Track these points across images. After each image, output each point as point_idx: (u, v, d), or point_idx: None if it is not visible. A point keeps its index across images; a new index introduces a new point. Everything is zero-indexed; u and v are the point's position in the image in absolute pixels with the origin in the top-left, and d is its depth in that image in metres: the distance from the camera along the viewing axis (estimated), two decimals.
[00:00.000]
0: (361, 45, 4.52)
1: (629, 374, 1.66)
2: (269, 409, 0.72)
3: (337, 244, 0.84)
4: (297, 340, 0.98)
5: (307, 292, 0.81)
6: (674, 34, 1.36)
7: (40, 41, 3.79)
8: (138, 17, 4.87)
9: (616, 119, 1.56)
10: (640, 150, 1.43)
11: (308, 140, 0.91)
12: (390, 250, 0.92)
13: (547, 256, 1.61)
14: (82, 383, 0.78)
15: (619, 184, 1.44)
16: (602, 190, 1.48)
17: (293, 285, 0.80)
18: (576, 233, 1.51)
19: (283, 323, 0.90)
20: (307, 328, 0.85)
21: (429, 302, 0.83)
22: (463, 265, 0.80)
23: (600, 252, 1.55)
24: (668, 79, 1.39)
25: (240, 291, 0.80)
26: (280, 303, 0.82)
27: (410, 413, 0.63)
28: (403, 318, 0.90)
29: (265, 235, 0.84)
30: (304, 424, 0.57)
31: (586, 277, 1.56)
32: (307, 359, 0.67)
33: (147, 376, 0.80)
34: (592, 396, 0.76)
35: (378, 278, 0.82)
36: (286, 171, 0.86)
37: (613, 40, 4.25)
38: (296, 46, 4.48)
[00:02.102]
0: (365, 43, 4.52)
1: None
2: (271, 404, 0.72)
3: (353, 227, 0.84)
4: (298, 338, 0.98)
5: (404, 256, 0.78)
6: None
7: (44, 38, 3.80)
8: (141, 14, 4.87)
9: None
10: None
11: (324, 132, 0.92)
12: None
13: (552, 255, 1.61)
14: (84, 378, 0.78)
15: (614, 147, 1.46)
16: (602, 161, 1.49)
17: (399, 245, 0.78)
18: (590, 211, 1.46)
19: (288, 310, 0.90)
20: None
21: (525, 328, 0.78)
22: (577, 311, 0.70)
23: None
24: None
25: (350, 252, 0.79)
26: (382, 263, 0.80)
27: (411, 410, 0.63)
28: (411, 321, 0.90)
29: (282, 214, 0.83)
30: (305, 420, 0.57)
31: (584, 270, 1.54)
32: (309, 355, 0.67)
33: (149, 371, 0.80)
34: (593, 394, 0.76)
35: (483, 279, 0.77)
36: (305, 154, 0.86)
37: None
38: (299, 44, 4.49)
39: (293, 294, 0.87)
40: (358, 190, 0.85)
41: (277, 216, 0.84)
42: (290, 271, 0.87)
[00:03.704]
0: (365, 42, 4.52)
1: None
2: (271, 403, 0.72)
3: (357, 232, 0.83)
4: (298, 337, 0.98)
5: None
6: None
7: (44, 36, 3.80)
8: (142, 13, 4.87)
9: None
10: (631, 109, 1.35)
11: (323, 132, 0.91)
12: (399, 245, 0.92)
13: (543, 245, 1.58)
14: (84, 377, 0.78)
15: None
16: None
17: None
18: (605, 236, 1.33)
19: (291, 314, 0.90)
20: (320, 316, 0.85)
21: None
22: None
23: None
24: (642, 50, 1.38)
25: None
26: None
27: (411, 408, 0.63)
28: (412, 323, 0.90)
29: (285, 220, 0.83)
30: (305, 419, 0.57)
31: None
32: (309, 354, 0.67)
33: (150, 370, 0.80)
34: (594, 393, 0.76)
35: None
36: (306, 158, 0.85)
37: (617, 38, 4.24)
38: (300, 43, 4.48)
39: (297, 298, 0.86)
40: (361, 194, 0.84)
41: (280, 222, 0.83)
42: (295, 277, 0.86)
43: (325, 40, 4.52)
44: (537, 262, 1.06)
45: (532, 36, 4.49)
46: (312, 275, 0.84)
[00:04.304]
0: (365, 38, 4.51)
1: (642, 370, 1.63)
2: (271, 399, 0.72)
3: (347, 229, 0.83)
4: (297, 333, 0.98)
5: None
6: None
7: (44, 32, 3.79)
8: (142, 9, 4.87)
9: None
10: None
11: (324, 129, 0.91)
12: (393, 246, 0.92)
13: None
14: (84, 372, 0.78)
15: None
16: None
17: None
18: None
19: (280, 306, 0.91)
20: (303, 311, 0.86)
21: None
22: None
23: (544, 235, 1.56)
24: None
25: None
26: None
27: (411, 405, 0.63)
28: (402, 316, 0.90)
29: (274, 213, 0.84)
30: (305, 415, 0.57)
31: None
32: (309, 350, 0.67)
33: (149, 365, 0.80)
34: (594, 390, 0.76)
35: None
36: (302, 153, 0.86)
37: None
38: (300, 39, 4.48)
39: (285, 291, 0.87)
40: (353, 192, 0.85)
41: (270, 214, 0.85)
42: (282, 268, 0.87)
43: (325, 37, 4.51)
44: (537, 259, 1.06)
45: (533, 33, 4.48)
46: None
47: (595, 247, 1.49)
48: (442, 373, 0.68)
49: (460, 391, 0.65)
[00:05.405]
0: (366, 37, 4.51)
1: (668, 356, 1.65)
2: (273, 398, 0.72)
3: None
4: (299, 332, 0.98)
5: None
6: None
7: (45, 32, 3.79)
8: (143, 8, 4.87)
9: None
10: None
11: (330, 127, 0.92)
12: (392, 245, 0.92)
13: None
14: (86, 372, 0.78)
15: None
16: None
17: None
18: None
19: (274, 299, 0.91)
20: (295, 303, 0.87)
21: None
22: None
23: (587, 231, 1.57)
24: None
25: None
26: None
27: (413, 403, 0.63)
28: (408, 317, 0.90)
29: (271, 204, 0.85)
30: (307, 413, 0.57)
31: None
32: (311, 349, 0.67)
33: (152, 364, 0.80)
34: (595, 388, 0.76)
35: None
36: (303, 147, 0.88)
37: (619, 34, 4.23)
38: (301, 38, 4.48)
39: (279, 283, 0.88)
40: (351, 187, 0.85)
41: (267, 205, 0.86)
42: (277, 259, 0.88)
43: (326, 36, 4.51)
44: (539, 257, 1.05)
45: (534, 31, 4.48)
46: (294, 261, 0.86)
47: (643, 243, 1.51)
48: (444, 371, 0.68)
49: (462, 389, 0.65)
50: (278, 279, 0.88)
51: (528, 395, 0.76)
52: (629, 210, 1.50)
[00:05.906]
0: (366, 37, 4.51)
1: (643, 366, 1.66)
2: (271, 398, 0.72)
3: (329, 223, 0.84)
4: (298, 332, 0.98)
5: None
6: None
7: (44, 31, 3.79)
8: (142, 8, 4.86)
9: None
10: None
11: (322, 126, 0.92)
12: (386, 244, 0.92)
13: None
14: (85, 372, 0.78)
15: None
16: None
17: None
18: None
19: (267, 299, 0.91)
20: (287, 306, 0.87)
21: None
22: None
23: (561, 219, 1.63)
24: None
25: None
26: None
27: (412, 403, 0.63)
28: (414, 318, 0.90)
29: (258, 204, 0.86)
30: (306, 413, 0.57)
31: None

####

• _What you are asked to do_: Which lines above run from the one containing "34: (592, 396, 0.76)" to the one containing "44: (537, 262, 1.06)"? Give them again exactly, both ends included.

• _Result of this exercise_:
34: (592, 396, 0.76)
35: (378, 278, 0.82)
36: (286, 171, 0.86)
37: (613, 40, 4.25)
38: (296, 46, 4.48)
[00:02.102]
0: (365, 43, 4.52)
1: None
2: (271, 404, 0.72)
3: (353, 227, 0.84)
4: (298, 338, 0.98)
5: (404, 256, 0.78)
6: None
7: (44, 38, 3.80)
8: (141, 14, 4.87)
9: None
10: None
11: (324, 132, 0.92)
12: None
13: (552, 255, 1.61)
14: (84, 378, 0.78)
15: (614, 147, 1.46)
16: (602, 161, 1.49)
17: (399, 245, 0.78)
18: (590, 211, 1.46)
19: (288, 310, 0.90)
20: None
21: (525, 328, 0.78)
22: (577, 311, 0.70)
23: None
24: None
25: (350, 252, 0.79)
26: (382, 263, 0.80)
27: (411, 410, 0.63)
28: (411, 321, 0.90)
29: (282, 214, 0.83)
30: (305, 420, 0.57)
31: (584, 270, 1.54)
32: (309, 355, 0.67)
33: (149, 371, 0.80)
34: (593, 394, 0.76)
35: (483, 279, 0.77)
36: (305, 154, 0.86)
37: None
38: (299, 44, 4.49)
39: (293, 294, 0.87)
40: (358, 190, 0.85)
41: (277, 216, 0.84)
42: (290, 271, 0.87)
[00:03.704]
0: (365, 42, 4.52)
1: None
2: (271, 403, 0.72)
3: (357, 232, 0.83)
4: (298, 337, 0.98)
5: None
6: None
7: (44, 36, 3.80)
8: (142, 13, 4.87)
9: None
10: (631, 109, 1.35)
11: (323, 132, 0.91)
12: (399, 245, 0.92)
13: (543, 245, 1.58)
14: (84, 377, 0.78)
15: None
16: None
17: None
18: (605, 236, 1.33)
19: (291, 314, 0.90)
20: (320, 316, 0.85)
21: None
22: None
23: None
24: (642, 50, 1.38)
25: None
26: None
27: (411, 408, 0.63)
28: (412, 323, 0.90)
29: (285, 220, 0.83)
30: (305, 419, 0.57)
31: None
32: (309, 354, 0.67)
33: (150, 370, 0.80)
34: (594, 393, 0.76)
35: None
36: (306, 158, 0.85)
37: (617, 38, 4.24)
38: (300, 43, 4.48)
39: (297, 298, 0.86)
40: (361, 194, 0.84)
41: (280, 222, 0.83)
42: (295, 277, 0.86)
43: (325, 40, 4.52)
44: (537, 262, 1.06)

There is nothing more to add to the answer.